Jon Liedtke, who operates the Windsor vaping lounge Higher Limits, created the Canadian Cannabis Confederation a group that he said was born out of an urgency to create a unified front for the cannabis community.

“The people in charge of setting cannabis legislation have admittedly never consumed the substance,” said Liedtke. “It’s clear that these people just don’t know anything about cannabis whatsoever and there was a need for an organization to come together and unite voices in opposition to this.”

The project was born out of Liedtke’s efforts to combat the Ontario government’s plans to ban medical cannabis vaping in public.

While the discussions on possible exceptions for medical patients have been discussed with government officials, Liedtke said there’s still misinformation that he’s confronted with when discussing the topic with policy makers.

An official from the Ontario ministry of health asked Liedtke why patients couldn’t just use edibles instead of smoking cannabis.

“That just goes to demonstrate the lack of knowledge in cannabis that our organization is going to try and help, to raise that level of education,” he said.

Liedtke said while there are many organizations representing cannabis in the country for licensed producers, dispensaries or businesses, there wasn’t a group he could see that represented the industry on a national scale.

“We’re seeking to pull together all the existing groups under one umbrella and be able to respond quickly and effectively,” he said.
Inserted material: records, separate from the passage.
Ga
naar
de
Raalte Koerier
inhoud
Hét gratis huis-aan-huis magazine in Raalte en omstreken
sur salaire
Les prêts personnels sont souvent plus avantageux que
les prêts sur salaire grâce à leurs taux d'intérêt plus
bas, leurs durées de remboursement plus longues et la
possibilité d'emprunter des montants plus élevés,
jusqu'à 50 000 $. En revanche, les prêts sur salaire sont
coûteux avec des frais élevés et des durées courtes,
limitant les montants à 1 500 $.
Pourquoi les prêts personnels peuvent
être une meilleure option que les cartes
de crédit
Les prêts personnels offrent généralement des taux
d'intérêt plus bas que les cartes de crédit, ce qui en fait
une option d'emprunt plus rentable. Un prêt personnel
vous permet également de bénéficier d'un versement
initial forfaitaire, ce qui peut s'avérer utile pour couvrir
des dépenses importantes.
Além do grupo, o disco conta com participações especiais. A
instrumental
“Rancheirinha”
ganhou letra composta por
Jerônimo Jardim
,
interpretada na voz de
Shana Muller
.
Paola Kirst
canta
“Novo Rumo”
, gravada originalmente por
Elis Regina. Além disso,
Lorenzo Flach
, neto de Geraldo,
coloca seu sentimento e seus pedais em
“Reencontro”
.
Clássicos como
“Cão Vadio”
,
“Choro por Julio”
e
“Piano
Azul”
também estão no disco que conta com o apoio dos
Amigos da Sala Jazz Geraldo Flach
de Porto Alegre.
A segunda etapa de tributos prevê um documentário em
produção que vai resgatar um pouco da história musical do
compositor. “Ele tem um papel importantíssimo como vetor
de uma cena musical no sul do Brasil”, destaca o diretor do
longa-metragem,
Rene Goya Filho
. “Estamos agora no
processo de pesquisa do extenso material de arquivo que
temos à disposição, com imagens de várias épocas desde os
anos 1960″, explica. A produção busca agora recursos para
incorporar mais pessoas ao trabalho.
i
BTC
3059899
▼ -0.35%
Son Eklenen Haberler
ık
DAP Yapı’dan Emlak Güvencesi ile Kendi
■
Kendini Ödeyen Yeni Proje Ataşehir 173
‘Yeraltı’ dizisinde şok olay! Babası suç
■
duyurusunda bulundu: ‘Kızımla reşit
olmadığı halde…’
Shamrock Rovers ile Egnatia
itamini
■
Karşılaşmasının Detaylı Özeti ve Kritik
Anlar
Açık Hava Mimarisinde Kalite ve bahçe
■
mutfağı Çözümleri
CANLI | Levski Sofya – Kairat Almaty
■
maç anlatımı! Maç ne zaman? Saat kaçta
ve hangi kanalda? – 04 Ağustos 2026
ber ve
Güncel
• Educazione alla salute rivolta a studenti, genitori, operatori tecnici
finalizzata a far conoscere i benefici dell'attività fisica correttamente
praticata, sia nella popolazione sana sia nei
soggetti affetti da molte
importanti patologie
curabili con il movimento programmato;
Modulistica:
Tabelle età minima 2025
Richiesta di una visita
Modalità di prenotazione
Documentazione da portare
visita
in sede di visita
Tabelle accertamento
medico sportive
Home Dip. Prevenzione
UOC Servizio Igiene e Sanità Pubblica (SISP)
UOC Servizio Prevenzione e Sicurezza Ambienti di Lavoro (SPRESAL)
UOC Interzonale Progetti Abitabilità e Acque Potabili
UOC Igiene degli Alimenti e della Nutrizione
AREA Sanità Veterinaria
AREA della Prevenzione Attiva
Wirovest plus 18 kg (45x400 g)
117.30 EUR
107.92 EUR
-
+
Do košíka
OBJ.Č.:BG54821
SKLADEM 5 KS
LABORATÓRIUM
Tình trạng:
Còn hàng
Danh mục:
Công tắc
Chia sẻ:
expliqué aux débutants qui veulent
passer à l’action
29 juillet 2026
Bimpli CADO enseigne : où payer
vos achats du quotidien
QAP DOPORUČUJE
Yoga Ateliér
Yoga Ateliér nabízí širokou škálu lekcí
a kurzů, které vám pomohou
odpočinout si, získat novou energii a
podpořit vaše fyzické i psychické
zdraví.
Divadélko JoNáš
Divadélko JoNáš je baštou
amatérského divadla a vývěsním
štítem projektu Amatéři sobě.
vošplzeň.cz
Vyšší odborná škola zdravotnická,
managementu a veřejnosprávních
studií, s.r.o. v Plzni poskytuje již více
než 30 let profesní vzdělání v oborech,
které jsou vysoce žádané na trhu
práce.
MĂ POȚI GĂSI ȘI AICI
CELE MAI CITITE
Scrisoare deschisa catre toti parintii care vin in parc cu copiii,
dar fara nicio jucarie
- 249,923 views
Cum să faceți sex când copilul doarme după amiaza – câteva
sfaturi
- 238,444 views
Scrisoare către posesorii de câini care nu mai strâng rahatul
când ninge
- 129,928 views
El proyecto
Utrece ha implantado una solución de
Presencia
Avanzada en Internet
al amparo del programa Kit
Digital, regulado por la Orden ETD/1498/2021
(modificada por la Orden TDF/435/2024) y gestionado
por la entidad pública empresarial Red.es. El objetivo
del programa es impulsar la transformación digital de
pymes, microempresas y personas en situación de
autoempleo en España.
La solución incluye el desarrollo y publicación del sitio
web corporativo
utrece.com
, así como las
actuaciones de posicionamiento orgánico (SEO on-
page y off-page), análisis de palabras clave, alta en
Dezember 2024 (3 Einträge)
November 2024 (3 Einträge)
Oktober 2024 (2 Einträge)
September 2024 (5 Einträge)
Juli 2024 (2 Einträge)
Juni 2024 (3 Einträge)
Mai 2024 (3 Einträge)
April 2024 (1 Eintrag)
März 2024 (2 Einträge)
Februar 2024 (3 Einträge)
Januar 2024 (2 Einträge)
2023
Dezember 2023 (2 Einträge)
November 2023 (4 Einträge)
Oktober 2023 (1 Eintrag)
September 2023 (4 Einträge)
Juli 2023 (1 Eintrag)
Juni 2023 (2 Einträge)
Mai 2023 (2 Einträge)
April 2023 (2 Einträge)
The group just brought in the Cannabis Friendly Business Association, which Liedtke called a coup for the organization, still in its infancy, bringing in close to 75 Toronto members.

Liedtke said the biggest issue is having so many players at the table all trying to be the voice of the industry, and, as issues begin to come up as legalization moves forward, the government can’t be expected to get policy correct with.

“Having all these different groups vying for messaging it just creates confusion around cannabis, broadly,” Liedtke said. “At least by putting together this organization the government would effectively have a point group to work with on the cannabis file. It’s no longer on them to reach out to who they think might be useful voices to have.

“The industry has been largely dominated by actors in it, that are either involved in it illegally or it’s the legal market and these are people who typically don’t know much about cannabis at all.”

With so many groups already looking to represent the cannabis industry, Liedtke said unifying them will be a difficult task.

“There’s a lot of egos that exist in the community and the industry over-all,” Liedtke said. “I hope they would realize that, out of this urgency, there is a need for us to act quickly and maybe put behind some of those egos that do exist for the movement and cannabis policy overall.”